Now I know people are often uncertain and uncomfortable with large scale change like privatization of the education system, so take comfort in the fact that children would generally continue to gather in schools to learn every morning as usual. And Of course, just as today, homeschooling & religious institutions would be options for parents. And who knows maybe the market will show us other more innovative options too! I could see an entrepreneur starting up a completely outdoor nature based educational institution in a warm weather locale with a hippyish demographic of parents, like in California for example. You see, the free market opens things up for creative ideas and innovation, all at the personal financial risk of the entrepreneur rather than the taxpayer, Instead of getting stuck in a rut as they usually do when government takes over.
The market usually does a pretty good job of weeding out the bad apples too. Parents will stop sending their children to a school with poor educational standards or wasteful spending practices. These bad schools would either be forced out of business or forced to increase their standards to win back clientele. And of course fraud and embezzlement laws would still apply, as they do for any private business.

Government ownership, operation, regulation, and subsidy of schools and colleges needs to be ended! Not only is it frightening, it’s proved to be ineffective. We really should repeal all laws regarding tax-funded, government-provided education.
Also By the way, we need to get rid of compulsory education laws, which spawn prison-like schools with many of the problems associated with prisons. Do we really want children to be forced into conformity or flunked? Do we really want to force artistic children into a state of panic and frustration taking rigorous STEM classes, and should the science nerd be forced into humiliation on the dodge ball court? What about the low achieving/ remedial student, shouldn’t he be allowed to not attend and instead peruse a trade early on in life?
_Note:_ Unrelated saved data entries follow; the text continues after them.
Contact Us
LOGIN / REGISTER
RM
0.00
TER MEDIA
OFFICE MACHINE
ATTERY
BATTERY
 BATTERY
I get that in the world we live in none of this is likely to happen, so here are a few realist band-aid measures, since we will likely continue to fund public education with tax dollars…..
– We must move toward a system where parents have good, safe, affordable choices for educating their children. To transfer control of education from bureaucrats to parents and teachers and encourage alternatives to the public school monopoly through things like vouchers where funds follow children
– Support a true market in education — one in which parents and students would not be stuck with a bad local school, because they could choose another.
– Implement measures such as tax credits so that parents will have the financial ability to choose among schools.
– Provide financial incentives for businesses to help fund schools and for individuals to support students other than their own children.
– Eliminate the U.S. Department of Education, which spends billions on education and educates no one. The growth of this agency and its numerous regulations is a major reason for runaway costs in American schools.